*** Opening of Task inputs ***

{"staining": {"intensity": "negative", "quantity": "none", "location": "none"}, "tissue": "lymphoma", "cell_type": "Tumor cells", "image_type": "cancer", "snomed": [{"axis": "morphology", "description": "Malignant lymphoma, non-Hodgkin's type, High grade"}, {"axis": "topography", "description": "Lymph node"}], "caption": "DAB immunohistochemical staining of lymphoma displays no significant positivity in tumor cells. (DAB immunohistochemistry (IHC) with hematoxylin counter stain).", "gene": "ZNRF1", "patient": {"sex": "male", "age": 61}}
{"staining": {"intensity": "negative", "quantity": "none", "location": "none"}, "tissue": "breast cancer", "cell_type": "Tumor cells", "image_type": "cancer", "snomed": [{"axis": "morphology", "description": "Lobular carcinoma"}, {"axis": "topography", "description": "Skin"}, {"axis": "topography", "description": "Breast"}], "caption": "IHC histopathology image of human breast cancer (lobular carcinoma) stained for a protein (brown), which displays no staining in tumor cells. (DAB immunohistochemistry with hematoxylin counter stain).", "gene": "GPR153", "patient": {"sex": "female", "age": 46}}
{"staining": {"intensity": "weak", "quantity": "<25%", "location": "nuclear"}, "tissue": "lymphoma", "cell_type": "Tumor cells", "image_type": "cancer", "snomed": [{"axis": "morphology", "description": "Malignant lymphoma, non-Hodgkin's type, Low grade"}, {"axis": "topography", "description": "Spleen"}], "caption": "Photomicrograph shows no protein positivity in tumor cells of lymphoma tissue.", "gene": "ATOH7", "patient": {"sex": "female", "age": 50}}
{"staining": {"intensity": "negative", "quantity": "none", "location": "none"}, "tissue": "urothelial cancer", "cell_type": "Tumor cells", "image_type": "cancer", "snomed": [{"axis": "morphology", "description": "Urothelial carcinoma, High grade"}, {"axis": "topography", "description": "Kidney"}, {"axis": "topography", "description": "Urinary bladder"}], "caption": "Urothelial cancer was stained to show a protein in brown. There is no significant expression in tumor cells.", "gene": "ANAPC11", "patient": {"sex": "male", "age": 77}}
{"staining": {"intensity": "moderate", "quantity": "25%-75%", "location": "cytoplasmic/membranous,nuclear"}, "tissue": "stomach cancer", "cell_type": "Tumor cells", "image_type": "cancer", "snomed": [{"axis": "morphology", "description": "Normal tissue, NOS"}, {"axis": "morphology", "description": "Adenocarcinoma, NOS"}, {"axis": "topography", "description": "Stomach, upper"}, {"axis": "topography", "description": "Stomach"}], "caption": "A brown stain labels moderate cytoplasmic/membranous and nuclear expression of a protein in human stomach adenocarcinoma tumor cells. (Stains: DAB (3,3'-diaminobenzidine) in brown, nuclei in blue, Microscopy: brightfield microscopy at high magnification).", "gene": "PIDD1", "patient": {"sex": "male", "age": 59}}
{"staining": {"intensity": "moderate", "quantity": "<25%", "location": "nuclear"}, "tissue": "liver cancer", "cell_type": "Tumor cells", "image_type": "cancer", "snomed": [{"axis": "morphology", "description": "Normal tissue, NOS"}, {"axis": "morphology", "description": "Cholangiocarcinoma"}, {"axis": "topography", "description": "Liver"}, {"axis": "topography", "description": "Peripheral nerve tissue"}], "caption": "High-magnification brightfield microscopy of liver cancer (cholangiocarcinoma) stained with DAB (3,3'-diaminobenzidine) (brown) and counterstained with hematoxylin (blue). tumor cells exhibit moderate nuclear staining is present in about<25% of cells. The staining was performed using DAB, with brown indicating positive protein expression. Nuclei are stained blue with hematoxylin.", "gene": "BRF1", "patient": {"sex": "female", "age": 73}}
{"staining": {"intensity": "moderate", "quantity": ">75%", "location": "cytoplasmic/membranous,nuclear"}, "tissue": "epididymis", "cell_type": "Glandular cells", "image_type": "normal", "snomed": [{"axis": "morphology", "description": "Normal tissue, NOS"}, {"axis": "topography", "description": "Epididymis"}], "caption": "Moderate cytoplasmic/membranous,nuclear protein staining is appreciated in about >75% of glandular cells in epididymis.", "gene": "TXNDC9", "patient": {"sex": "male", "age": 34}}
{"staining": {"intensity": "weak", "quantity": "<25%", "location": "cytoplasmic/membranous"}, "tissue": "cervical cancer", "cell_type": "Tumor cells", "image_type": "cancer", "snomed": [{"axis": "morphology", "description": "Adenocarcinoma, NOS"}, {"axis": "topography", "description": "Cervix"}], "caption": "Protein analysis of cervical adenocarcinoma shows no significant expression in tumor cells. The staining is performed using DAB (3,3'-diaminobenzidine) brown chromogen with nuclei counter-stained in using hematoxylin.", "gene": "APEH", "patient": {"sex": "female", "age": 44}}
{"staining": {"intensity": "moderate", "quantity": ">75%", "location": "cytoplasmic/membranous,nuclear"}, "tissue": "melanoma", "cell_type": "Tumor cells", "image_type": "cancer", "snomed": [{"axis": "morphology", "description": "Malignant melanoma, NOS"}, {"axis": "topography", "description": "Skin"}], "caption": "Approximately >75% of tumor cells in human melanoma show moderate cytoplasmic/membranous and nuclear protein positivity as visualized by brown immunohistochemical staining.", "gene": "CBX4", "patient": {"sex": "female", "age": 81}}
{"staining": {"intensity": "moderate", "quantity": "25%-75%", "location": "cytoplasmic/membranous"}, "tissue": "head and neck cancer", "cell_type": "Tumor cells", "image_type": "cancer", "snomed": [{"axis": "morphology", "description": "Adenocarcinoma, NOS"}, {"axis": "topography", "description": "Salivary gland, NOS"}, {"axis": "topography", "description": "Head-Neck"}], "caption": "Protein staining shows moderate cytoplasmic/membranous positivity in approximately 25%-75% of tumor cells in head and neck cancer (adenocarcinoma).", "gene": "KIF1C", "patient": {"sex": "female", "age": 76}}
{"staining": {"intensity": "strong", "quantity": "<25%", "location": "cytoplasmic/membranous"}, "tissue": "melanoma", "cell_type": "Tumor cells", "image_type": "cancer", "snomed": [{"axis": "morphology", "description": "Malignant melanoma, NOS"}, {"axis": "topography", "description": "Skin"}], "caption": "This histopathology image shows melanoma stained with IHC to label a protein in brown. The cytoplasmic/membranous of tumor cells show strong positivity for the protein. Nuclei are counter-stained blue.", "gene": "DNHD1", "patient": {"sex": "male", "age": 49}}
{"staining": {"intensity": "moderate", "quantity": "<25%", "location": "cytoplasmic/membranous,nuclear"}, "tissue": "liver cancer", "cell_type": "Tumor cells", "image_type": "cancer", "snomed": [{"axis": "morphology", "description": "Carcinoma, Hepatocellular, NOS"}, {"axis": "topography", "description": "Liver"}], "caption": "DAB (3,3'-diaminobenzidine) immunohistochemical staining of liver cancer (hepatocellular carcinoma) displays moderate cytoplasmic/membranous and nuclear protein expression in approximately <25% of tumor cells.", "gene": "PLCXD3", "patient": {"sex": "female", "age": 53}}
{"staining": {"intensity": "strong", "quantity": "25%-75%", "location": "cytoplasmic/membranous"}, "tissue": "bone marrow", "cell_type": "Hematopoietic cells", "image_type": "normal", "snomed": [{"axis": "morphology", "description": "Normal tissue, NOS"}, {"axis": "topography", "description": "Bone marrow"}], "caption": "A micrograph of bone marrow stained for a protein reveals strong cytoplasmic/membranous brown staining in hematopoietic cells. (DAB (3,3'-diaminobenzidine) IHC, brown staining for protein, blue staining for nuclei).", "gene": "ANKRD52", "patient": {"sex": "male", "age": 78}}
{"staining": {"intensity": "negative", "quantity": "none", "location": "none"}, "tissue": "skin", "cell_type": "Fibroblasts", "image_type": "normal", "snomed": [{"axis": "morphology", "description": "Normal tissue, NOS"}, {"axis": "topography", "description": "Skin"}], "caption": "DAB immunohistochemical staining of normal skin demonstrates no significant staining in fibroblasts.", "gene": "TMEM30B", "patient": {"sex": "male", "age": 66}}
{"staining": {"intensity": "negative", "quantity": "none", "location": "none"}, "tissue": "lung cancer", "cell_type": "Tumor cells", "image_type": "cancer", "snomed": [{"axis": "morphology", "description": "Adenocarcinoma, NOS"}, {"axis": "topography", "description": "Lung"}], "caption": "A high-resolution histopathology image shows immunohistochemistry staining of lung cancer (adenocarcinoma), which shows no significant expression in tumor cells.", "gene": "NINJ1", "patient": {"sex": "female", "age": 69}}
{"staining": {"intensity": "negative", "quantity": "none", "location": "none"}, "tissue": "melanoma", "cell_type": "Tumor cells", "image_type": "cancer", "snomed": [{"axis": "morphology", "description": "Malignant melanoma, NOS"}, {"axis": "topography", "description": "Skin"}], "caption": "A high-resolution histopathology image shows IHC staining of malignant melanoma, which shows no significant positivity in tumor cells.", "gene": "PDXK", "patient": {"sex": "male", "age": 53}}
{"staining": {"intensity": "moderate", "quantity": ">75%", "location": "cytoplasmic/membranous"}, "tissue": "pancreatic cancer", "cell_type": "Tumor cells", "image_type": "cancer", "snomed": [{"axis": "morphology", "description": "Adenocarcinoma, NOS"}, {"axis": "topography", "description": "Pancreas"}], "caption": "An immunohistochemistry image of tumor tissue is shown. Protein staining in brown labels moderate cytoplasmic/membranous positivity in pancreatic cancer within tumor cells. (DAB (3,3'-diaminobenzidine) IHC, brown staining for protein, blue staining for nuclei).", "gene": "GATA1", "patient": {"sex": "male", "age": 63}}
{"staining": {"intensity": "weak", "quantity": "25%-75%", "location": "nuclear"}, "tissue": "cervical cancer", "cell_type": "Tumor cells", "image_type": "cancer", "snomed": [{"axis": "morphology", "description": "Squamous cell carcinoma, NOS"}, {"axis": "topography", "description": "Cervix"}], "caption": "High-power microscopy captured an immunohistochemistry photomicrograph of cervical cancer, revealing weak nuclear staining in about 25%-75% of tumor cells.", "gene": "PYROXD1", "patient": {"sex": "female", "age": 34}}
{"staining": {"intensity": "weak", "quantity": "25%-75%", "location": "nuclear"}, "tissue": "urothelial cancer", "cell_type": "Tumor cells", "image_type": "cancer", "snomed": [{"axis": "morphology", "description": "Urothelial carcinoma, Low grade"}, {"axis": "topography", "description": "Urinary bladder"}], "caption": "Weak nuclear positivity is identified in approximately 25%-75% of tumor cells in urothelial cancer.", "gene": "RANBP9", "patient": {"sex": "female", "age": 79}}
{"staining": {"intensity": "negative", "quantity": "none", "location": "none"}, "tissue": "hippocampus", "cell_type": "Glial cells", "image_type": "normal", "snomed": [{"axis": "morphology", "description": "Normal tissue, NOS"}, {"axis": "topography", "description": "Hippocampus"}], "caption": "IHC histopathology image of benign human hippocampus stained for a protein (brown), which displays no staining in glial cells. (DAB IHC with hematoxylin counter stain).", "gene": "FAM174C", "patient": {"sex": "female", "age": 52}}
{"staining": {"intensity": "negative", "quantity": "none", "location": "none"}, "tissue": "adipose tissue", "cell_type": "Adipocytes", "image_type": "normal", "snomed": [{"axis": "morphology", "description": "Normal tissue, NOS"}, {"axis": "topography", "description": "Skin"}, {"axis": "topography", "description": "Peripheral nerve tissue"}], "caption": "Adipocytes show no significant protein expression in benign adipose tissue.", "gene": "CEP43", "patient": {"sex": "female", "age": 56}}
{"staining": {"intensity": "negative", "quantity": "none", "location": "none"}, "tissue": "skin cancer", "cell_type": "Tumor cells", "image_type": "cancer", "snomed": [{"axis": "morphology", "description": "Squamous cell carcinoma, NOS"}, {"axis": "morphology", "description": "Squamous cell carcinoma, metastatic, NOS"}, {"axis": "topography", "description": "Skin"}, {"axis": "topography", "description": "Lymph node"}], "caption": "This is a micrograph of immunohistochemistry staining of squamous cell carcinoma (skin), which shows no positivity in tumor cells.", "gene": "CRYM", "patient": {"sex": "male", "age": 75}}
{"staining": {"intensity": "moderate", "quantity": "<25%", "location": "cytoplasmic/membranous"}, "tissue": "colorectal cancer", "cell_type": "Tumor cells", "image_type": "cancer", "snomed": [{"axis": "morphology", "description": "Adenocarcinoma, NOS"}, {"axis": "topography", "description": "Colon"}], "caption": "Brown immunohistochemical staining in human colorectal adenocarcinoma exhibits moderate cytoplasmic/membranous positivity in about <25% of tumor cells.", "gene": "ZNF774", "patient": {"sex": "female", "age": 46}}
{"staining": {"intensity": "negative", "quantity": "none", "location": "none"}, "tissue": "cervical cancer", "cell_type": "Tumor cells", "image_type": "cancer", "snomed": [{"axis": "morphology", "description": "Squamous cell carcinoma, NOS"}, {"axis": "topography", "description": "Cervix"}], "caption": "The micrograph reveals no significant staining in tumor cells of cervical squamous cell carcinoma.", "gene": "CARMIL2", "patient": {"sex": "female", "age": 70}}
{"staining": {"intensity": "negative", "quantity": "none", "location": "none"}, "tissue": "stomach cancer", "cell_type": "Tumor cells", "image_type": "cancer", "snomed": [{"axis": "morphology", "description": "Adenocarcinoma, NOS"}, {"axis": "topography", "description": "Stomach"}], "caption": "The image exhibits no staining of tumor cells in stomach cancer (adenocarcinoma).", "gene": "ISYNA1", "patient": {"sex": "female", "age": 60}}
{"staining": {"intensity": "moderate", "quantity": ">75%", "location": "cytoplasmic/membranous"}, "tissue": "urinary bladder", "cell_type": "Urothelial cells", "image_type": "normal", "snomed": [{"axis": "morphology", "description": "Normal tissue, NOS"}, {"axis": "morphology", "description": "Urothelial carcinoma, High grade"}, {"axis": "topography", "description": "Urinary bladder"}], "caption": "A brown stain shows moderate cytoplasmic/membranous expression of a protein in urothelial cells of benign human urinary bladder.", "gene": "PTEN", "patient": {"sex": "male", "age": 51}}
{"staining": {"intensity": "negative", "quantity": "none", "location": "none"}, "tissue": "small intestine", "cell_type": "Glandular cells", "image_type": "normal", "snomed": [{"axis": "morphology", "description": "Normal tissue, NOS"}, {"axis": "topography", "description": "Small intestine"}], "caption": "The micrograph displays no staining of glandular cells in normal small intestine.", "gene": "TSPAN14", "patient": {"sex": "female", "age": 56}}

*** Close of Task inputs ***

▶ _Work required_:
Take the listing above and repeat exactly the lines from the one containing "image shows melanoma" through the one containing "micrograph of bone", both included.

▶ _Task output_:
{"staining": {"intensity": "strong", "quantity": "<25%", "location": "cytoplasmic/membranous"}, "tissue": "melanoma", "cell_type": "Tumor cells", "image_type": "cancer", "snomed": [{"axis": "morphology", "description": "Malignant melanoma, NOS"}, {"axis": "topography", "description": "Skin"}], "caption": "This histopathology image shows melanoma stained with IHC to label a protein in brown. The cytoplasmic/membranous of tumor cells show strong positivity for the protein. Nuclei are counter-stained blue.", "gene": "DNHD1", "patient": {"sex": "male", "age": 49}}
{"staining": {"intensity": "moderate", "quantity": "<25%", "location": "cytoplasmic/membranous,nuclear"}, "tissue": "liver cancer", "cell_type": "Tumor cells", "image_type": "cancer", "snomed": [{"axis": "morphology", "description": "Carcinoma, Hepatocellular, NOS"}, {"axis": "topography", "description": "Liver"}], "caption": "DAB (3,3'-diaminobenzidine) immunohistochemical staining of liver cancer (hepatocellular carcinoma) displays moderate cytoplasmic/membranous and nuclear protein expression in approximately <25% of tumor cells.", "gene": "PLCXD3", "patient": {"sex": "female", "age": 53}}
{"staining": {"intensity": "strong", "quantity": "25%-75%", "location": "cytoplasmic/membranous"}, "tissue": "bone marrow", "cell_type": "Hematopoietic cells", "image_type": "normal", "snomed": [{"axis": "morphology", "description": "Normal tissue, NOS"}, {"axis": "topography", "description": "Bone marrow"}], "caption": "A micrograph of bone marrow stained for a protein reveals strong cytoplasmic/membranous brown staining in hematopoietic cells. (DAB (3,3'-diaminobenzidine) IHC, brown staining for protein, blue staining for nuclei).", "gene": "ANKRD52", "patient": {"sex": "male", "age": 78}}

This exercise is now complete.